> **抜粋**:
════

「原発テロ」の名の下に有事体制の具体化を狙う
11・27福井県美浜町での「国民保護」実動訓練に反対する
★「国民保護」実動訓練は「国民保護」ではない
  放射能放出の危険があるのに、テロリスト逮捕が最優先で住民避難は後回し
  住民避難の対象は、原発からわずか半径3qのみ
★原発事故の現実的危険性は、関電の老朽原発にむち打つ危険な運転にある
  「もんじゅ」運転再開反対!六ヶ所再処理工場のアクティブ試験反対!


 11月27日、福井県美浜町で、初の「国民保護」実動訓練が行われる。「もんじゅ」を含め15基の原発が集中立地している福井県で、テログループによって原発が攻撃されたとの想定によって、「原発テロ」というセンセーショナルな想定で実動訓練が行われようとしている。我々は、「原発テロ」の名の下に有事体制の具体化を狙う「国民保護」実動訓練に断固反対する。

════

> **指示**:
美浜町の「国民保護」実動訓練に反対する文章を、一字も変えずに全文そのまま返してください。 この後に続く記録は使う必要がありません。

> **抽出データ**:
════

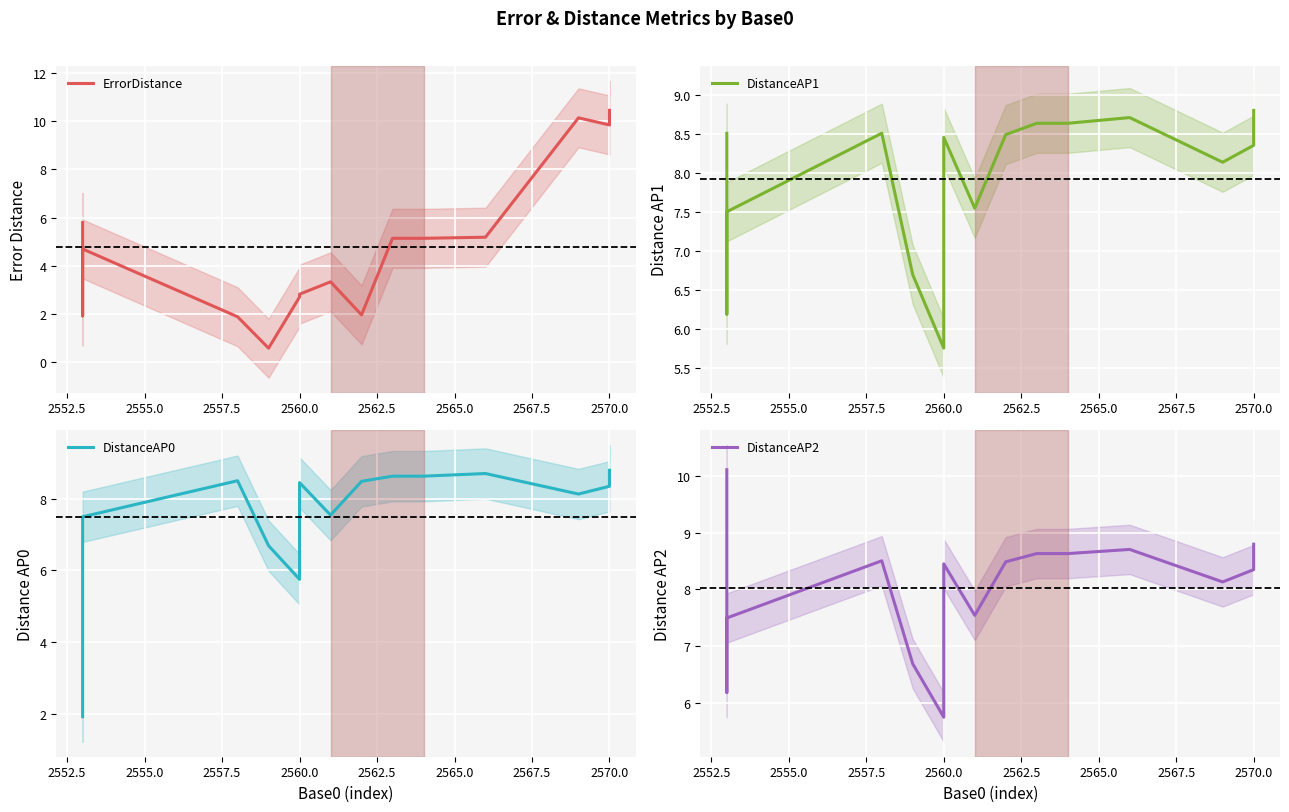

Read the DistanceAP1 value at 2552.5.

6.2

════

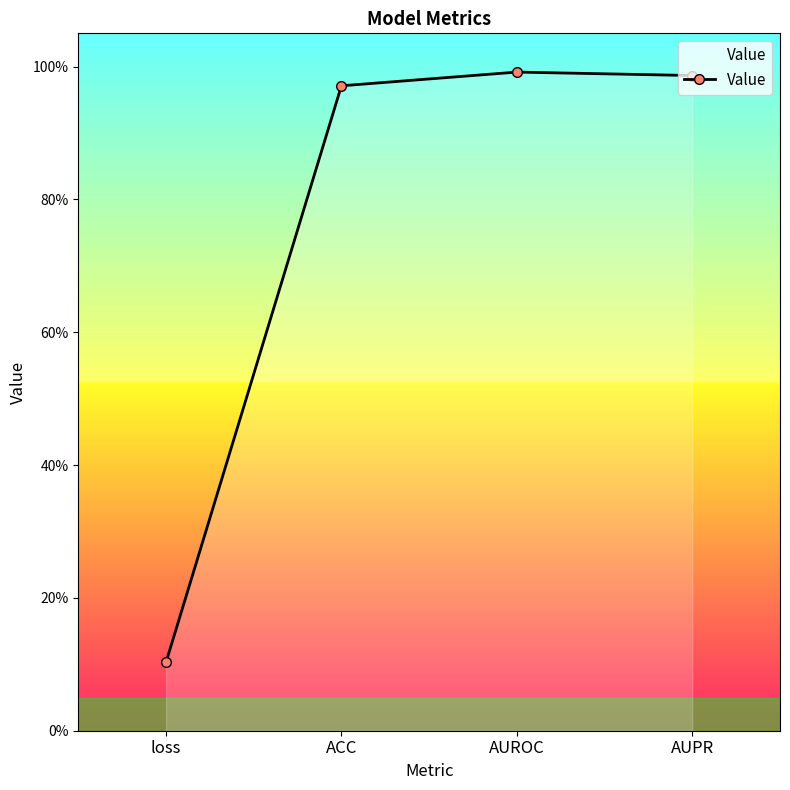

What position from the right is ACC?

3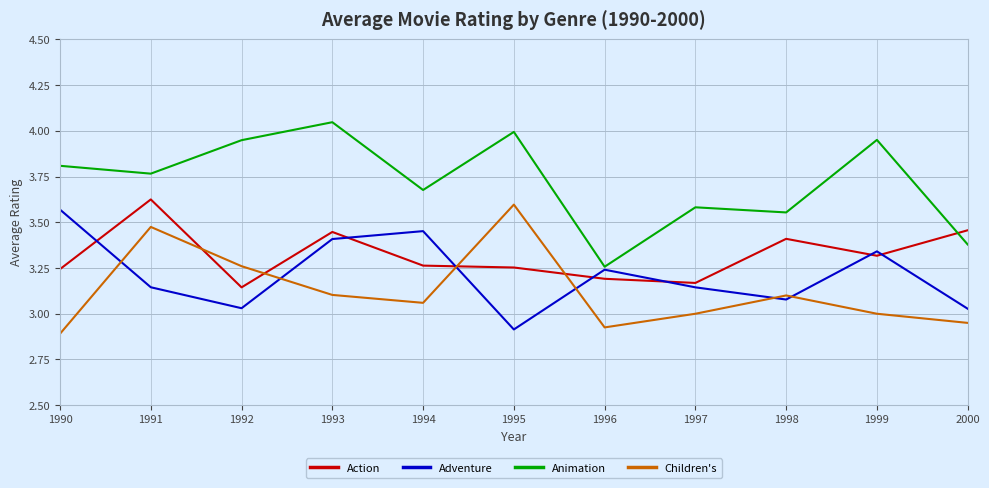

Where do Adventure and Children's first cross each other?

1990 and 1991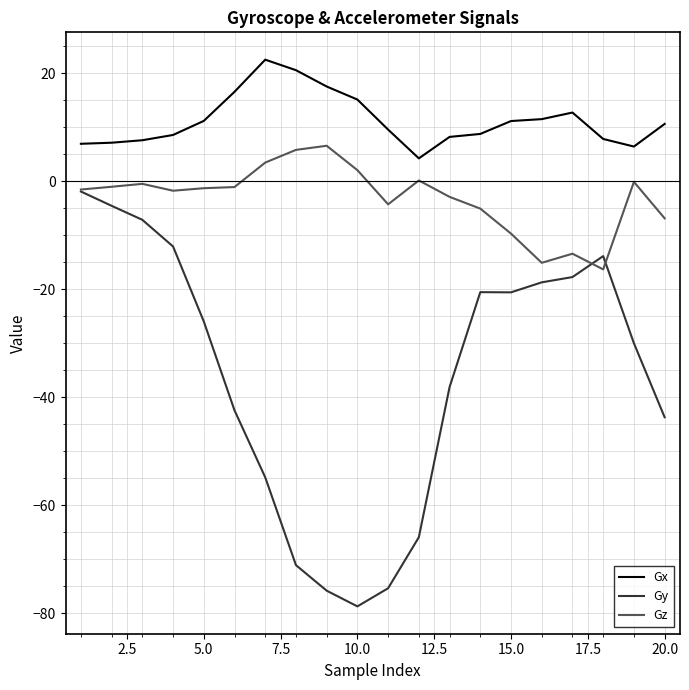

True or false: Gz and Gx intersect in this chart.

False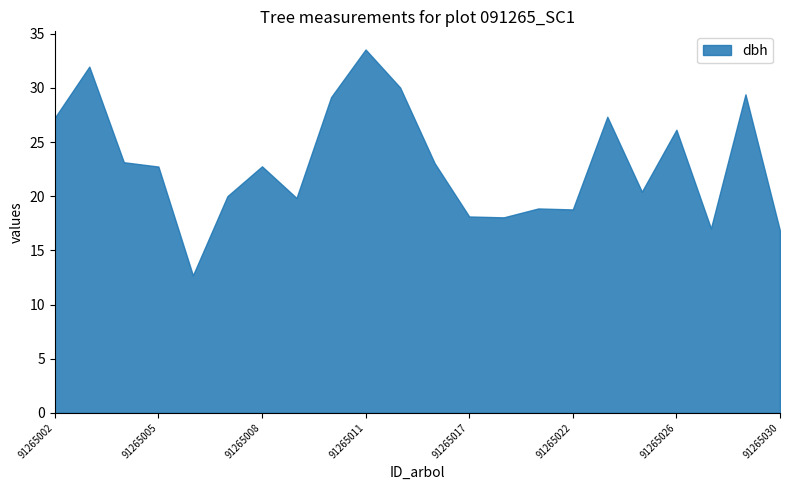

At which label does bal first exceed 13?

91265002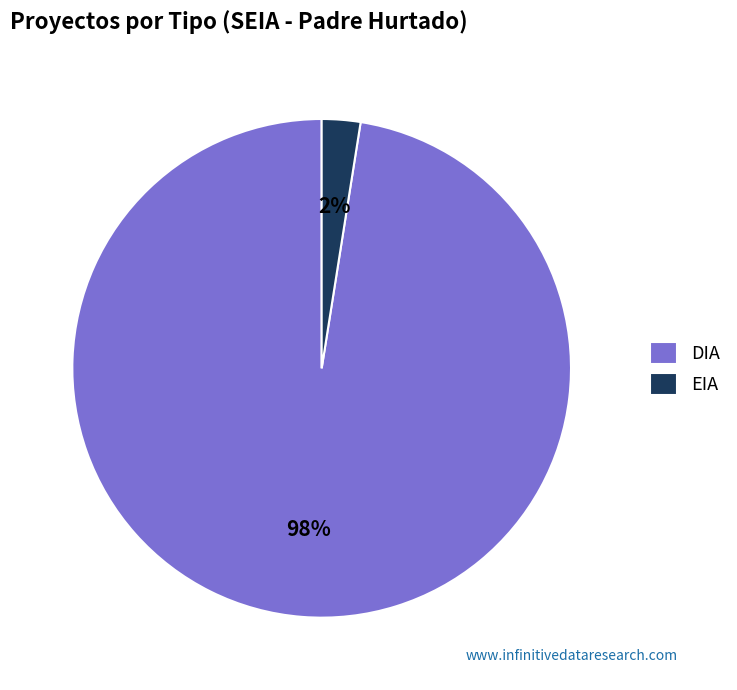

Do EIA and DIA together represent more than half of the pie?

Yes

════

> **回答**:
「原発テロ」の名の下に有事体制の具体化を狙う
11・27福井県美浜町での「国民保護」実動訓練に反対する
★「国民保護」実動訓練は「国民保護」ではない
  放射能放出の危険があるのに、テロリスト逮捕が最優先で住民避難は後回し
  住民避難の対象は、原発からわずか半径3qのみ
★原発事故の現実的危険性は、関電の老朽原発にむち打つ危険な運転にある
  「もんじゅ」運転再開反対!六ヶ所再処理工場のアクティブ試験反対!


 11月27日、福井県美浜町で、初の「国民保護」実動訓練が行われる。「もんじゅ」を含め15基の原発が集中立地している福井県で、テログループによって原発が攻撃されたとの想定によって、「原発テロ」というセンセーショナルな想定で実動訓練が行われようとしている。我々は、「原発テロ」の名の下に有事体制の具体化を狙う「国民保護」実動訓練に断固反対する。